Lust auf Pfannkuchen? Das EF 40/2.8 Pancake Objektiv

Eigentlich bin ich je eher der Fan von Zoom-Objektiven. Mit meinen beiden Arbeitspferden, dem 16-35/4 und dem 70-200/2.8, entstehen mehr als 80% meiner Bilder. Und doch habe ich letztens meine Fototasche mit dem Canon EF 40/2.8 Objektiv* erweitert. Das sogannte Pancake ist klein und flach wie ein Pfannkuchen und gerade deshalb auch interessant, denn es verpricht eine sehr gute Abbildungsleistung bei wenig Platzverbrauch im Fotorucksack. Zudem ist es eine recht günstige Festbrennweite im aktuellen Canon-Programm. Genug Pluspunkte, um es einmal mit dem Pfannkuchen zu versuchen.

Warum haben wollen?

Mein bisheriges Repertoire an Festbrennweiten umfasste bisher die folgenden drei Objektive, mit denen sich ein guter, sinnvoller Bereich abdecken lässt:

  • 28/1.8 USM
  • 50/1.8 II
  • 85/1.8 USM

Auf den ersten Blick macht da eine Erweiterung mit dem EF 40/2.8 keinen so großen Sinn. Fakt ist aber leider auch, dass ich mit dem EF 50/1.8 – dem auch liebevoll “Joghurtbecher” genannten Objektiv – nie warm geworden bin. Die Brennweite war mir als “Immerdrauf” zu lang, die Linse hat mir nie richtig gefallen. Mit dem EF 40/2.8 wollte ich ein kleines, unauffälliges, leichtes “Immerdrauf” mit einer etwas geringeren Brennweite als die ungebliebten 50mm in meine Sammlung aufnehmen. Zwischen den bleibten und gängigen Brennweiten von 35mm und 50mm gelegen hoffe ich, dass es ein bisschen von beiden Welten vereint.

Erster Eindruck

Nach dem Auspacken fallen zwei Dinge sofort auf: Die geringen Abmessungen dieses kleinen Objektivs und das für die geringe Größe doch recht hohe Gewicht, auch wenn 130 Gramm absolut gesehen nicht schwer ist. Das Objektiv wirkt optisch “niedlich”, aber insgesamt doch wertig. Das Bajonett ist aus Metall und nicht wie beim EF 50/1.8 II aus Plastik und so hinterlässt die Linse durchweg einen guten ersten Eindruck.

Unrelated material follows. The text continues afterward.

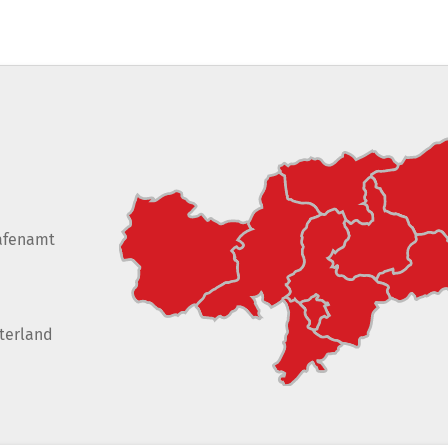
afenamt
terland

Also ran an die Kameras. Es macht “klack” und das Objektiv sitzt fest auf meiner 6D. Wackeln tut da nix. Aber es wirkt klein und fast verloren im Vergleich zur Kamera. An der 5D sieht das nicht anders aus und die kleinen Dimensionen werden hier wirklich deutlich. Genau so hatte ich mir das aber auch vorgestellt 🙂 Klein, unauffällig, nicht sperrig und transportabel.

Erste Testbilder mit dem neuen Objektiv

Da ich die Linse an einem Wochenende aus der Packstation holen konnte, ging es recht zügig los mit Testbildern. Hierzu nahm ich die EOS 6D und machte zuerst einen kurzen Test des Autofokus bei Offenblende, mit dem ich zufrieden war. Danach zog ich mit der Kamera los und machte einige Bilder, insbesondere bei Offenblende. In vielen Tests wurde die Linse gerade auch für die Schärfe und Abbildungsqualität bei f/2.8 gelobt, das wollte ich natürlich erst einmal selber testen.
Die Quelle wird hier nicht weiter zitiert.